▶ **Qué hacer**
Copia del fragmento sobre Fort el tramo que empieza con "Fort trajo a" y sigue hasta "atrae la desgracia.", reemplazando "espejo" por "cristal".

Fort trajo a cuento, casi siempre, algo del pasado reciente, un sufrimiento, un encono del destino, un capricho de querer ser un dios cuando los dioses hace rato son esquivos, un narcisismo que ciegamente se choca contra el espejo y cuando finalmente lo rompe, atrae la desgracia.

Pero los ‘90 no sólo fueron Menem y riqueza trucha. Fort iba a Bunker, probablemente una de las usinas de ficción más notables de esa década confusa. Los ricos y los pobres se mezclaban ahí, al menos por unas horas. Fort lo sabía. Por eso en su entorno siempre hubo chicas y chicos arribistas por necesidad. Las fantásticas noches de Bunker donde se podía ser amo o esclavo, dueño o chico de alquiler. Algo de ese espíritu arrastró Fort hacia el nuevo siglo en su fulgurante raid por la TV. Cuando llegó a Bailando por un sueño lo hizo como bailarín; pero finalmente encontró su verdadero lugar como jurado, peleando codo a codo con los divos y divas que nos tocaron en suerte, reclamando el podio a gritos y un poco sorprendido porque no se le reconociera como artista. Era caprichoso, pero algo de razón tenía. En definitiva, se había construido a sí mismo como tantos otros que se declaran o hacen que los declaren divas o capocómicos. Por su parte, los artistas lo empujaban al corralito de los mediáticos, o sea de los freaks, y entonces Fort, iracundo, sacaba a relucir su educación de ópera y lírica, sus abonos del Colón y sus veladas paquetas, los barroquismos del dinero, no sólo el lujo, que es vulgaridad. Y cuando podían, los otros mediáticos lo enlodaban, lo ponían a su nivel, le hablaban en femenino.

▶ **Material de origen**
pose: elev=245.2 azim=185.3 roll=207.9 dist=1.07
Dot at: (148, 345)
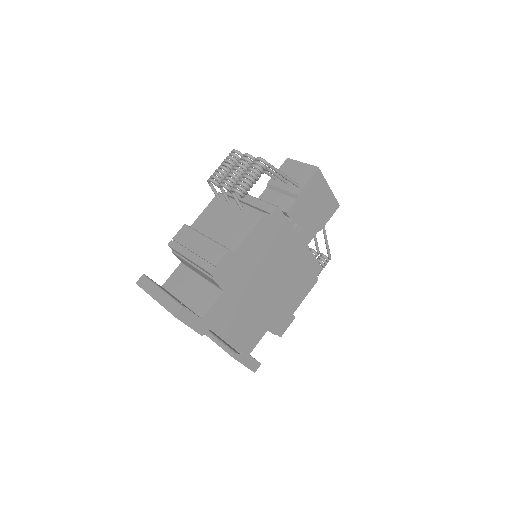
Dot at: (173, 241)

▶ **La respuesta**
Fort trajo a cuento, casi siempre, algo del pasado reciente, un sufrimiento, un encono del destino, un capricho de querer ser un dios cuando los dioses hace rato son esquivos, un narcisismo que ciegamente se choca contra el cristal y cuando finalmente lo rompe, atrae la desgracia.